> _JOB_
Leave no picture in, and give every entry again exactly.

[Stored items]

-=-=-

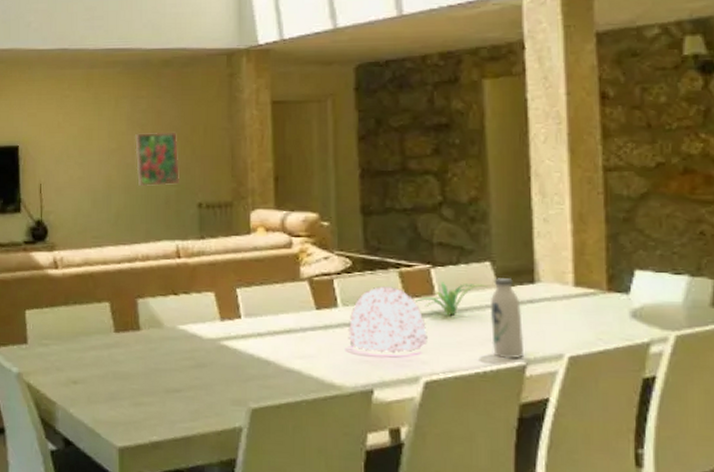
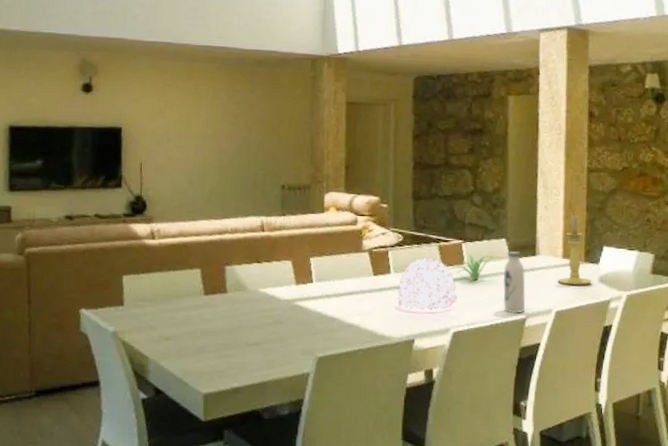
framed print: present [135,132,181,187] -> none [229,122,267,170]
candle holder: none [569,228,620,323] -> present [558,214,592,286]

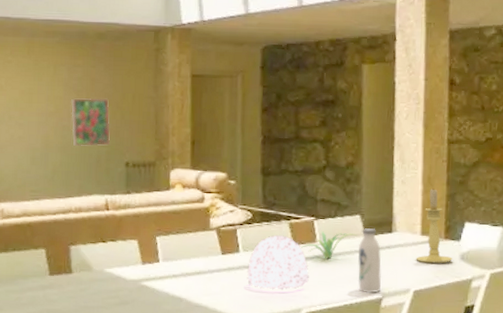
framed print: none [229,122,267,170] -> present [71,98,111,147]

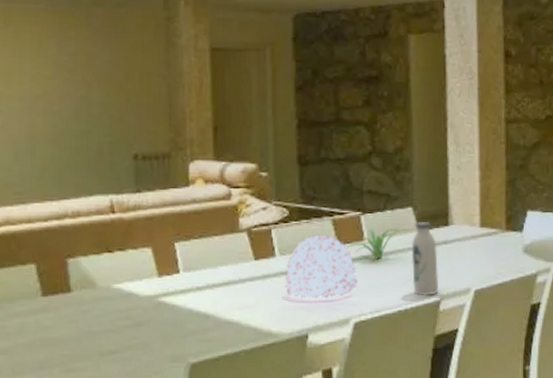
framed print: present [71,98,111,147] -> none [62,77,114,137]
candle holder: present [416,189,453,264] -> none [476,174,515,259]

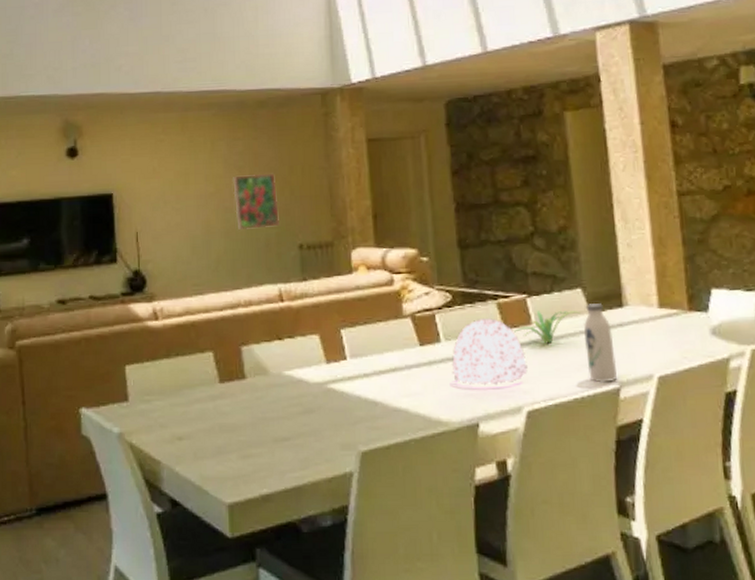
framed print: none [62,77,114,137] -> present [233,173,280,230]

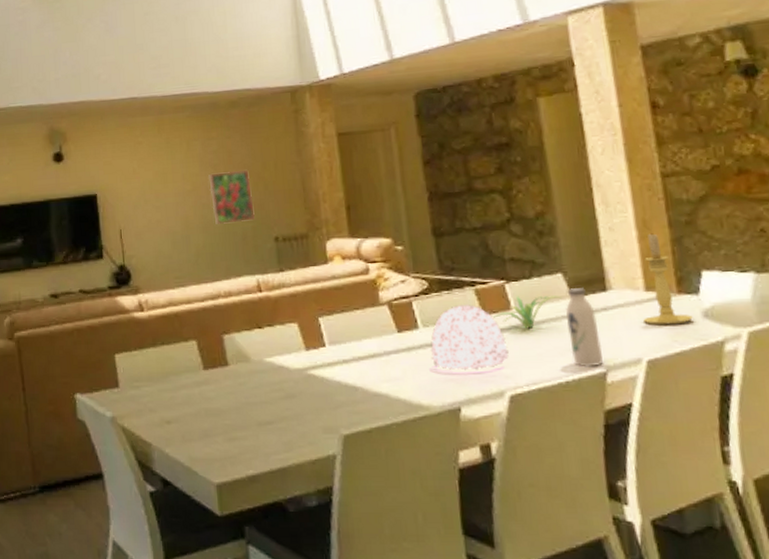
candle holder: none [656,251,702,342] -> present [643,233,693,326]

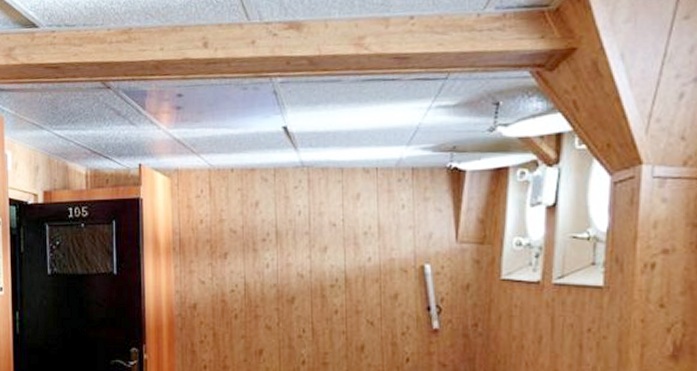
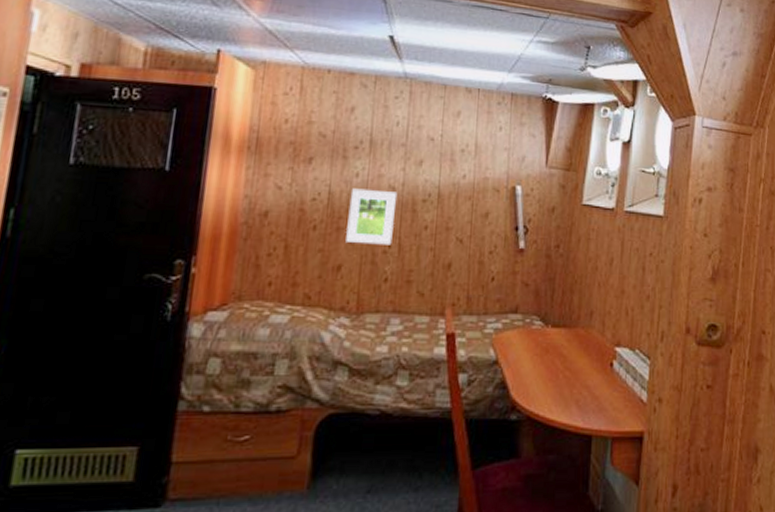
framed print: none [263,278,306,330] -> present [346,188,398,245]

-=-=-

> _ANSWER AREA_
framed print: present [135,132,181,187] -> none [229,122,267,170]
candle holder: none [569,228,620,323] -> present [558,214,592,286]

framed print: none [229,122,267,170] -> present [71,98,111,147]

framed print: present [71,98,111,147] -> none [62,77,114,137]
candle holder: present [416,189,453,264] -> none [476,174,515,259]

framed print: none [62,77,114,137] -> present [233,173,280,230]

candle holder: none [656,251,702,342] -> present [643,233,693,326]

framed print: none [263,278,306,330] -> present [346,188,398,245]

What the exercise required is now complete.